▶ _The task_
Translate this sentence from the csplit thread into Spanish: "csplit reads the input file one line at a time and applies the regex to each line."

10

I have a large text file with content set up like this:

---
title: Lorim Ipsum Dolar
---
Lorim ipsum content
---
title: Excelvier whatever 
---
Lorim ipsum content goes here.

I'm trying to split up this file into individual files using csplit.

The individual files would have content formatted like this:

---
title: Lorim Ipsum Dolar
---
Lorim ipsum content

I was hoping to be able to regex the ---, newline & title like so ---\ntitle

But I'm not able to select it with…

csplit -k products.txt '/---[^\n]title/' {99}

I've tried lots of variations to no avail. I keeping getting "no match".

Philip Meissner
  • 163
  • 1
  • 1
  • 10
  • I don't know about `csplit`, but have you tried `/---[\r\n]+title/` ? (`[^ ...]` is a negated class and sometimes, there are carriage returns together with newlines). – Jerry Aug 21 '13 at 18:01

5 Answers5

7

You could use a regular expression that matches until the end of the line ($)

What do you think about:

csplit -k products.txt '/^title:/' {99}
inthenite
  • 116
  • 3
6

csplit reads the input file one line at a time and applies the regex to each line. It is therefore not possible to match a regex across multiple lines.

One way around this is to massage the input file first, replacing ---\ntitle: with a single line pattern that csplit can match. For example, using sed:

sed 'N;s/---\ntitle: /===\n' products.txt | csplit -k - '/===/' {*}
sed 'N;s/===\n/---\ntitle: /' -i xx*

This replaces ---\ntitle: with a single line ===, then has csplit split when it sees that pattern. Passing - as a file name tells csplit to read from stdin. The second sed command reverses the change.

Stored items:
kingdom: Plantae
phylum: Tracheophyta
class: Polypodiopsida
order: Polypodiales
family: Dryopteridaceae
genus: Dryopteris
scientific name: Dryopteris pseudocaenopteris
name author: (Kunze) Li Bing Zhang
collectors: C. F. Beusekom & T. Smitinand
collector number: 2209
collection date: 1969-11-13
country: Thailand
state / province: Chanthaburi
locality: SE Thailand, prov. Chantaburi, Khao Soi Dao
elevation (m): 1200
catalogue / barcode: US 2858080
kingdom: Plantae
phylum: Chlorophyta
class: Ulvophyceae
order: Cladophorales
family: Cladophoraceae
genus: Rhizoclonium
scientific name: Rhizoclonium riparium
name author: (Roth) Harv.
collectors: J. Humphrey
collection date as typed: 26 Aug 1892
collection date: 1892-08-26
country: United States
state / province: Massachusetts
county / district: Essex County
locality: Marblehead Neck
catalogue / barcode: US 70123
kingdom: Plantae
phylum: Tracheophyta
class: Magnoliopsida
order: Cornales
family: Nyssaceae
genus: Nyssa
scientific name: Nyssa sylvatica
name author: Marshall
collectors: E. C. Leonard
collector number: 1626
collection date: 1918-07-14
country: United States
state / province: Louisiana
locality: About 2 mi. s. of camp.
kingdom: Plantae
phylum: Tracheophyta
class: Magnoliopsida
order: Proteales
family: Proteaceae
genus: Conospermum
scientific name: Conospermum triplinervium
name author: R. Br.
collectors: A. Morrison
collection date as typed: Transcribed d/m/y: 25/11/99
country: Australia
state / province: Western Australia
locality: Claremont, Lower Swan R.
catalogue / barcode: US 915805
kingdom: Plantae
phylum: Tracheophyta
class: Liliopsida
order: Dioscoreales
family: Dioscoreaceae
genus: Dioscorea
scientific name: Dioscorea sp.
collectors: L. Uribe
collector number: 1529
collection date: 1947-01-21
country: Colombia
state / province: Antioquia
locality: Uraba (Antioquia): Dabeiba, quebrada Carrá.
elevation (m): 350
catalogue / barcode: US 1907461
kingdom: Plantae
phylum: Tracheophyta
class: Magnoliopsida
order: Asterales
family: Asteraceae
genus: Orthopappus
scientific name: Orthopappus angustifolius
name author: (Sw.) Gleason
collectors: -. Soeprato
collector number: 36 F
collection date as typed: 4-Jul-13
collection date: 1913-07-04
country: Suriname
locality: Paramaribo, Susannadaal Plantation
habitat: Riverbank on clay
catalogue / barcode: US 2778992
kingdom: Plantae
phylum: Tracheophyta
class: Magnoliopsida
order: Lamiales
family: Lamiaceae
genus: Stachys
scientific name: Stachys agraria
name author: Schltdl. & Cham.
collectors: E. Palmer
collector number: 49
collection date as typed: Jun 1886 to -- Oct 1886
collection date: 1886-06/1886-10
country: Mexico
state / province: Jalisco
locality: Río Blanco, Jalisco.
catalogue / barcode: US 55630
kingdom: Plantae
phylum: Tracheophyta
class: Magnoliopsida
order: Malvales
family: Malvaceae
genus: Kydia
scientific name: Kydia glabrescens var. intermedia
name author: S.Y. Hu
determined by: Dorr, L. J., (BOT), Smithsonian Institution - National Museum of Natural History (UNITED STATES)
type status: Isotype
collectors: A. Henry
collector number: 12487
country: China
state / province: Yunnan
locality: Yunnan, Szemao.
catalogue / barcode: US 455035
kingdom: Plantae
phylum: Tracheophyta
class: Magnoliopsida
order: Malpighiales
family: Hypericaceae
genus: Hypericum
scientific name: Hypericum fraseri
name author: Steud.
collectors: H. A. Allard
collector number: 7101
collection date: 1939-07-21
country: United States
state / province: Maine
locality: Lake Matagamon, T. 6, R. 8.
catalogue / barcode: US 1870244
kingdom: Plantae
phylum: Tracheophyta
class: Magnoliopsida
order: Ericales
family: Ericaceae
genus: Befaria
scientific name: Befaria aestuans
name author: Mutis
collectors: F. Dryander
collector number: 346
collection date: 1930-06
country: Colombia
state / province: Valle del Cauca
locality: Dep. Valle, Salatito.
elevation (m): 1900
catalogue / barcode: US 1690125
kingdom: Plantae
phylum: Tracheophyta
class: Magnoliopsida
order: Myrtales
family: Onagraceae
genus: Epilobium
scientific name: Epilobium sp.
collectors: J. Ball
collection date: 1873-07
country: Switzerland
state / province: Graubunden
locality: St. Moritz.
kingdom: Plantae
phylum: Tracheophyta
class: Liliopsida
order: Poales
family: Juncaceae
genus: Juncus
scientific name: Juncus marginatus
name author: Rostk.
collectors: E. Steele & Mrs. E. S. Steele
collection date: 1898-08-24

▶ _Response to the exercise_
csplit lee el archivo de entrada una línea a la vez y aplica la expresión regular a cada línea.